### PROBLEM DESCRIPTION
Print the listing below in its entirety, character for character.

### DATASET

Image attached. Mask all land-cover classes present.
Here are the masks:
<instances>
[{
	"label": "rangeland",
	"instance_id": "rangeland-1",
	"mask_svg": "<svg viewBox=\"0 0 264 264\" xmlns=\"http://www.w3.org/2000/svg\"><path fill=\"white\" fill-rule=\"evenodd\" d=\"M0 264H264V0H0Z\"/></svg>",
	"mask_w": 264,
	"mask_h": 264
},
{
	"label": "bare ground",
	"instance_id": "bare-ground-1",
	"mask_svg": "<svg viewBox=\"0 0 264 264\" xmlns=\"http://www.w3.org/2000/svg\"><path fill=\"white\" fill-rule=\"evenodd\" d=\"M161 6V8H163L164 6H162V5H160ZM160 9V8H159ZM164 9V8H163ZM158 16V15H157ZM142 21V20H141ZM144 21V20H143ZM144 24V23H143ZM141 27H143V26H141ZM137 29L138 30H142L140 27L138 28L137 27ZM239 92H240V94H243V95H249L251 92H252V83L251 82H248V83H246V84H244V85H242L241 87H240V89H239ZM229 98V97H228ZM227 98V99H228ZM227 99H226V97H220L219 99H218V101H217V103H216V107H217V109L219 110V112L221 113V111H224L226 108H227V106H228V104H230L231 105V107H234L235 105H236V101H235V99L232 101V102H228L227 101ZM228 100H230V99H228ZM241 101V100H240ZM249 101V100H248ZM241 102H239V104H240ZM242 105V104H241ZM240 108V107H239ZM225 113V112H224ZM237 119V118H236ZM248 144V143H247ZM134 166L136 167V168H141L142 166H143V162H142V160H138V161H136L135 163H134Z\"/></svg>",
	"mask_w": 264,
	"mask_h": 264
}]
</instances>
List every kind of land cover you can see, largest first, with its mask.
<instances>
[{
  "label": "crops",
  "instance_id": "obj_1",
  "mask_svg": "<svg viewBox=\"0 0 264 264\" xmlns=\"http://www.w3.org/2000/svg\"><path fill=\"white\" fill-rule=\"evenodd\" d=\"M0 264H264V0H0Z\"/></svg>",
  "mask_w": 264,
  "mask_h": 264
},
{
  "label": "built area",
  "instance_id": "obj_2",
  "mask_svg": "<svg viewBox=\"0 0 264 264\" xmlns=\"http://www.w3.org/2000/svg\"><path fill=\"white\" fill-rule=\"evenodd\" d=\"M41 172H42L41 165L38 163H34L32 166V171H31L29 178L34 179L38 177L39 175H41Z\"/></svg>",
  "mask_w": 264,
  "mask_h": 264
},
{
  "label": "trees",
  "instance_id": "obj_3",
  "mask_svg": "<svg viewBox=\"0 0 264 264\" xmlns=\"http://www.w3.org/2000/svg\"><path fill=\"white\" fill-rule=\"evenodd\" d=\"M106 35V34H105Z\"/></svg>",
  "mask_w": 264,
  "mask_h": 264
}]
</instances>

### COMPLETE OUTPUT
Image attached. Mask all land-cover classes present.
Here are the masks:
<instances>
[{
	"label": "rangeland",
	"instance_id": "rangeland-1",
	"mask_svg": "<svg viewBox=\"0 0 264 264\" xmlns=\"http://www.w3.org/2000/svg\"><path fill=\"white\" fill-rule=\"evenodd\" d=\"M0 264H264V0H0Z\"/></svg>",
	"mask_w": 264,
	"mask_h": 264
},
{
	"label": "bare ground",
	"instance_id": "bare-ground-1",
	"mask_svg": "<svg viewBox=\"0 0 264 264\" xmlns=\"http://www.w3.org/2000/svg\"><path fill=\"white\" fill-rule=\"evenodd\" d=\"M161 6V8H163L164 6H162V5H160ZM160 9V8H159ZM164 9V8H163ZM158 16V15H157ZM142 21V20H141ZM144 21V20H143ZM144 24V23H143ZM141 27H143V26H141ZM137 29L138 30H142L140 27L138 28L137 27ZM239 92H240V94H243V95H249L251 92H252V83L251 82H248V83H246V84H244V85H242L241 87H240V89H239ZM229 98V97H228ZM227 98V99H228ZM227 99H226V97H220L219 99H218V101H217V103H216V107H217V109L219 110V112L221 113V111H224L226 108H227V106H228V104H230L231 105V107H234L235 105H236V101H235V99L232 101V102H228L227 101ZM228 100H230V99H228ZM241 101V100H240ZM249 101V100H248ZM241 102H239V104H240ZM242 105V104H241ZM240 108V107H239ZM225 113V112H224ZM237 119V118H236ZM248 144V143H247ZM134 166L136 167V168H141L142 166H143V162H142V160H138V161H136L135 163H134Z\"/></svg>",
	"mask_w": 264,
	"mask_h": 264
}]
</instances>
List every kind of land cover you can see, largest first, with its mask.
<instances>
[{
  "label": "crops",
  "instance_id": "obj_1",
  "mask_svg": "<svg viewBox=\"0 0 264 264\" xmlns=\"http://www.w3.org/2000/svg\"><path fill=\"white\" fill-rule=\"evenodd\" d=\"M0 264H264V0H0Z\"/></svg>",
  "mask_w": 264,
  "mask_h": 264
},
{
  "label": "built area",
  "instance_id": "obj_2",
  "mask_svg": "<svg viewBox=\"0 0 264 264\" xmlns=\"http://www.w3.org/2000/svg\"><path fill=\"white\" fill-rule=\"evenodd\" d=\"M41 172H42L41 165L38 163H34L32 166V171H31L29 178L34 179L38 177L39 175H41Z\"/></svg>",
  "mask_w": 264,
  "mask_h": 264
},
{
  "label": "trees",
  "instance_id": "obj_3",
  "mask_svg": "<svg viewBox=\"0 0 264 264\" xmlns=\"http://www.w3.org/2000/svg\"><path fill=\"white\" fill-rule=\"evenodd\" d=\"M106 35V34H105Z\"/></svg>",
  "mask_w": 264,
  "mask_h": 264
}]
</instances>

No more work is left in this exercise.